2. Don’t upload blurry images (try clearing it up in a photo editing software).

3. Don’t scan images and leave large amounts of white space. If this
happens, you don’t know how to use your scanner. Ask for some help.

4. Don’t scan multiple photos onto one image.

5. Don’t upload a photo that is of years gone by (unless you note
the age in the caption), hair you once had or a waist line you wish you
still had. People respect honesty.

By following some of these simple tips, you can make your profile
much more attractive, and better represent yourself as a whole person.
Then, when you begin to have conversations with your Catholic Match
date, the inside can really shine. Meeting someone face-to-face for the
first time is usually a nervous experience, but properly representing
your physical appearance through photos, and your personality through
email, chats and phone calls, you lessen the likelihood of any
unnecessary surprises during your real world meeting.

Most of all, it benefits no one (least of all you), to pretend to
be somebody you really are not. Eventually it will catch up with you.
Besides, you should be proud of who God made you to be, and you should
be considering a person who is right for you.

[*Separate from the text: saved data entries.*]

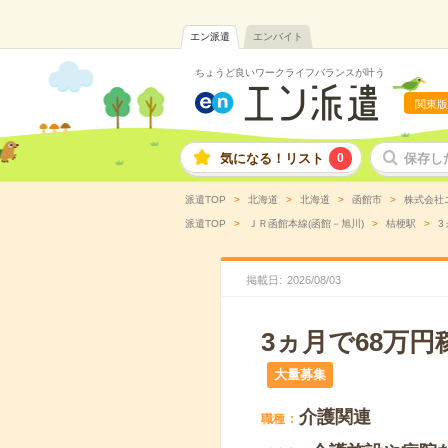
エン派遣
エンバイト
ちょうど良いワークライフバランスが叶う
関東版
気になる！リスト
0
保存し
派遣TOP
北海道
北海道
函館市
株式会社
派遣TOP
ＪＲ函館本線(函館－旭川)
桔梗駅
3
掲載日
2026
/
08
/
03
3ヵ月で68万
大量募集
介護関連
職種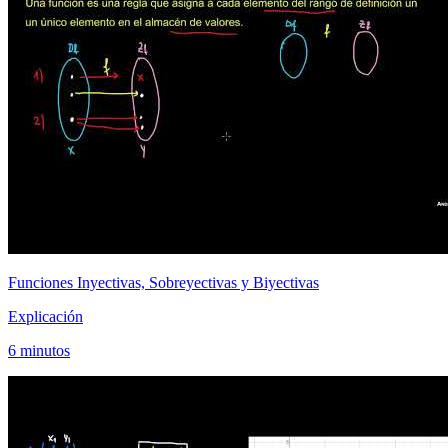
Funciones Inyectivas, Sobreyectivas y Biyectivas
Explicación
6 minutos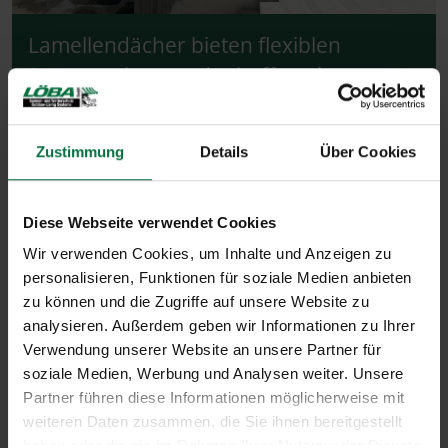
Lamellendächer bieten flexiblen
Sonnenschutz und schaffen eine
angenehme Wohlfühlatmosphäre im
Freien.
Zustimmung
Details
Über Cookies
Diese Webseite verwendet Cookies
Wir verwenden Cookies, um Inhalte und Anzeigen zu
personalisieren, Funktionen für soziale Medien anbieten
zu können und die Zugriffe auf unsere Website zu
analysieren. Außerdem geben wir Informationen zu Ihrer
Verwendung unserer Website an unsere Partner für
soziale Medien, Werbung und Analysen weiter. Unsere
Partner führen diese Informationen möglicherweise mit
weiteren Daten zusammen, die Sie ihnen bereitgestellt
haben oder die sie im Rahmen Ihrer Nutzung der Dienste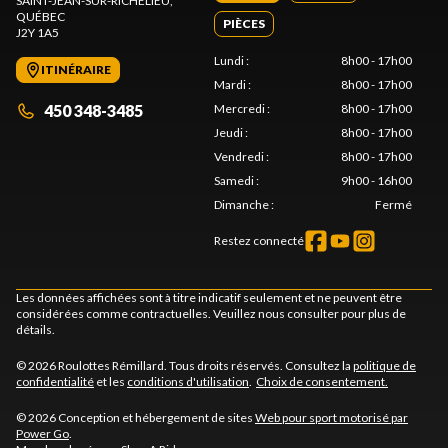
SAINT-JEAN-SUR-RICHELIEU
,
QUÉBEC
PIÈCES
J2Y 1A5
Lundi
:
8h00 - 17h00
ITINÉRAIRE
Mardi
:
8h00 - 17h00
450 348-3485
Mercredi
:
8h00 - 17h00
Jeudi
:
8h00 - 17h00
Vendredi
:
8h00 - 17h00
Samedi
:
9h00 - 16h00
Dimanche
:
Fermé
Restez connecté
Les données affichées sont à titre indicatif seulement et ne peuvent être
considérées comme contractuelles. Veuillez nous consulter pour plus de
détails.
© 2026 Roulottes Rémillard. Tous droits réservés. Consultez la
politique de
confidentialité
et les
conditions d'utilisation
.
Choix de consentement.
© 2026 Conception et hébergement de sites
Web pour sport motorisé par
Power Go
.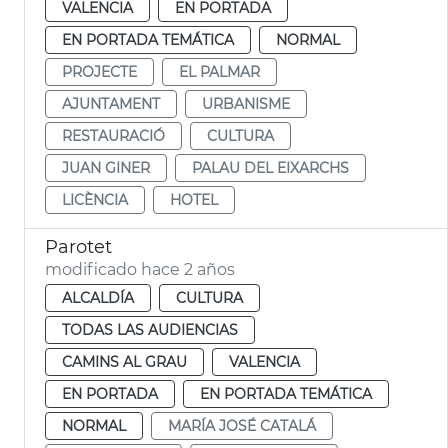
VALENCIA
EN PORTADA
EN PORTADA TEMÁTICA
NORMAL
PROJECTE
EL PALMAR
AJUNTAMENT
URBANISME
RESTAURACIÓ
CULTURA
JUAN GINER
PALAU DEL EIXARCHS
LICÈNCIA
HOTEL
Parotet
modificado hace 2 años
ALCALDÍA
CULTURA
TODAS LAS AUDIENCIAS
CAMINS AL GRAU
VALENCIA
EN PORTADA
EN PORTADA TEMÁTICA
NORMAL
MARÍA JOSÉ CATALÁ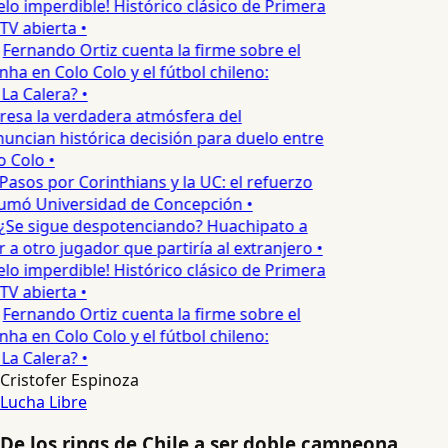
lo imperdible! Histórico clásico de Primera
TV abierta •
Fernando Ortiz cuenta la firme sobre el
ha en Colo Colo y el fútbol chileno:
a Calera? •
esa la verdadera atmósfera del
uncian histórica decisión para duelo entre
 Colo •
Pasos por Corinthians y la UC: el refuerzo
umó Universidad de Concepción •
¿Se sigue despotenciando? Huachipato a
a otro jugador que partiría al extranjero •
lo imperdible! Histórico clásico de Primera
TV abierta •
Fernando Ortiz cuenta la firme sobre el
ha en Colo Colo y el fútbol chileno:
a Calera? •
Cristofer Espinoza
Lucha Libre
De los rings de Chile a ser doble campeona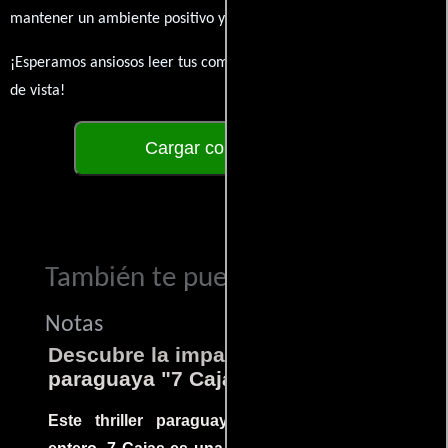
mantener un ambiente positivo y enriquecedor para todos.
¡Esperamos ansiosos leer tus comentarios y conocer tus puntos
de vista!
Cargar comentarios
También te puede interesar...
Notas
Descubre la impactante película
paraguaya "7 Cajas"
Este thriller paraguayo cautivó al mundo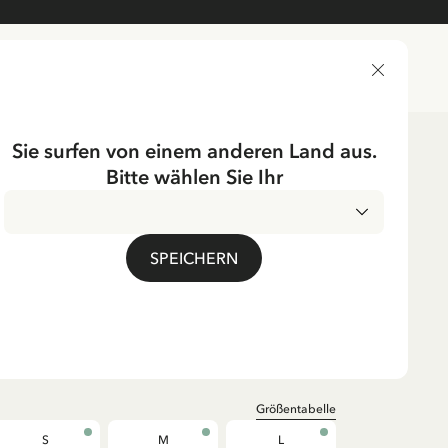
LIEFERLAND
Sie surfen von einem anderen Land aus.
Bitte wählen Sie Ihr
n/herren
T-shirts
Pippi Langstrumpf im
SPEICHERN
md - Weiß
. MwSt.
Größentabelle
S
M
L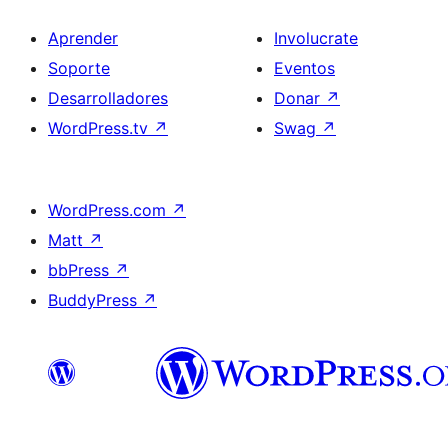
Aprender
Involucrate
Soporte
Eventos
Desarrolladores
Donar
↗
WordPress.tv
↗
Swag
↗
WordPress.com
↗
Matt
↗
bbPress
↗
BuddyPress
↗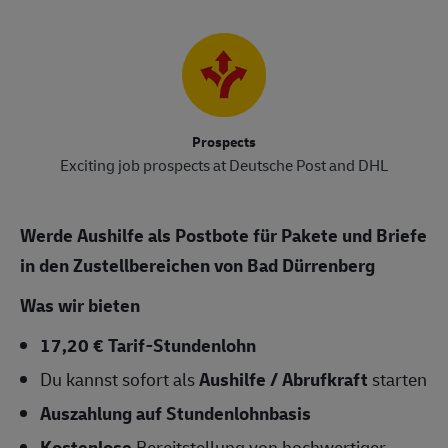
Prospects
Exciting job prospects at Deutsche Post and DHL
Werde Aushilfe als Postbote für Pakete und Briefe
in den Zustellbereichen von Bad Dürrenberg
Was wir bieten
17,20 € Tarif-Stundenlohn
Du kannst sofort als
Aushilfe / Abrufkraft
starten
Auszahlung auf Stundenlohnbasis
Kostenlose
Bereitstellung von hochwertiger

(This post has been read 146 times)

1 Comment

  1. Tom-432657 October 10, 2012

    It’s human nature that looks are the first thing we notice. There is nothing wrong with that. People with good profile photos get great responses from someone like me. God did create us spiritually, intellectually, and physically. So all three need to be balanced. Dating someone because he/she is good looking is ok as long as you want to get to know that person on the inside.